In Defense Of The Mic Check
9:08 am in Uncategorized by tristero312
[Cross-posted in HuffingtonPost.com/Chicago]
After years of attending Chicago Board of Education monthly meetings, on December 14, 2011 I felt like I left one where the community was actually heard, by the public and by the board. During the “public participation” segment of the meeting, a lone voice stopped the business-as-usual.
From the Chicago Sun-Times:
Adourthus McDowell, a Chicago Public School parent and member of the Kenwood-Oakland Community Organization, began the takeover by rising from his chair and interrupting a presentation by Chicago Schools CEO Jean-Claude Brizard on a new $660 million capital construction plan.
Using a ‘mic check’ technique borrowed from Occupy Wall Street protesters, McDowell read from a prepared text in short bursts so comrades planted around the room could repeat his words and thereby amplify them for the crowd.
The action continued. Parents, educators, and community activists repeated Mr. McDowell’s speech and were escorted out of the room one-by-one.
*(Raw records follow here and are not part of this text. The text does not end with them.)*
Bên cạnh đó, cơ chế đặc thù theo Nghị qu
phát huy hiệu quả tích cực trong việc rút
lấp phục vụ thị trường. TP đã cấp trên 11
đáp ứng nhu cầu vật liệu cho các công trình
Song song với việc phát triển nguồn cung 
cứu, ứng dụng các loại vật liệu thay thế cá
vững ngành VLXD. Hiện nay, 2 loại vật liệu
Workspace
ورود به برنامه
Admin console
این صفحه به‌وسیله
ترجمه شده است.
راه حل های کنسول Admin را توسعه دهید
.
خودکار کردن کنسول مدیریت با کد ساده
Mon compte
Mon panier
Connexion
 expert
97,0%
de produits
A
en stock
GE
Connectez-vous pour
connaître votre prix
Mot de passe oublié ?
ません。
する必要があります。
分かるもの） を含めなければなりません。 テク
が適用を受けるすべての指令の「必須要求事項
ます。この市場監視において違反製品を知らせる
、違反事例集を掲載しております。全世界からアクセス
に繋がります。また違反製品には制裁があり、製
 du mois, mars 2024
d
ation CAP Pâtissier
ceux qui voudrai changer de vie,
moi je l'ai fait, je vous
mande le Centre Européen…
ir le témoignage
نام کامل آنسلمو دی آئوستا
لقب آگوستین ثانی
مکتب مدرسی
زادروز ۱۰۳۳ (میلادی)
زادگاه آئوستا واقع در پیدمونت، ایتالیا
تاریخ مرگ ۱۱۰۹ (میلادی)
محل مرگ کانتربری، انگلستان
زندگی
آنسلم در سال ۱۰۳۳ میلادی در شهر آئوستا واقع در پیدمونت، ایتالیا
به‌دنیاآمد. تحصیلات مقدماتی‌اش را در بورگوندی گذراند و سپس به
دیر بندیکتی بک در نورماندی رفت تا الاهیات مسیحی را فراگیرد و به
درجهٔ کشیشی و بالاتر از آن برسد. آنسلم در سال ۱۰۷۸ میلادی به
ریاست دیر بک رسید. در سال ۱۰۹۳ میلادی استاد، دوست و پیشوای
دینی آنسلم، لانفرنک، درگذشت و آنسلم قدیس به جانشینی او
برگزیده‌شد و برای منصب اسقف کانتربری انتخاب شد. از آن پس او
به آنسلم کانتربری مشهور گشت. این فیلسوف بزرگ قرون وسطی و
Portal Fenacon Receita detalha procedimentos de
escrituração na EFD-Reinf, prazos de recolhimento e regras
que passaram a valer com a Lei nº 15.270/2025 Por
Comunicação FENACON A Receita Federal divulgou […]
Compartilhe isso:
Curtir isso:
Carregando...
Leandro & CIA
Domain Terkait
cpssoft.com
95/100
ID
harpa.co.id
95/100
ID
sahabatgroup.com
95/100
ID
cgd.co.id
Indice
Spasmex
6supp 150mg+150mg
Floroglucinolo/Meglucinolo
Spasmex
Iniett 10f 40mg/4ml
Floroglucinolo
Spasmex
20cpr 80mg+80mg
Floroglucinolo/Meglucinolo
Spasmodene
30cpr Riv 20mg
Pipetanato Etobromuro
Vice President Sharkey holds Board of Education meeting in Board’s absence.
Some local bloggers and politicians have become highly critical of the “mic check” tactic, where public meetings and events are upstaged by the voice of those who feel voiceless. On its face, it does appear to be rude and counterproductive.
This would be true if these public meetings really were about providing community input. I’ve attended hundreds of public meetings, both as an activist and as a reporter. Board of Education “public participation” segments are two hours where taxpayers are allowed two minutes each to describe decades of neglect or outright sabotage of their school communities, as bemused members of the Board of Education play on their Blackberries.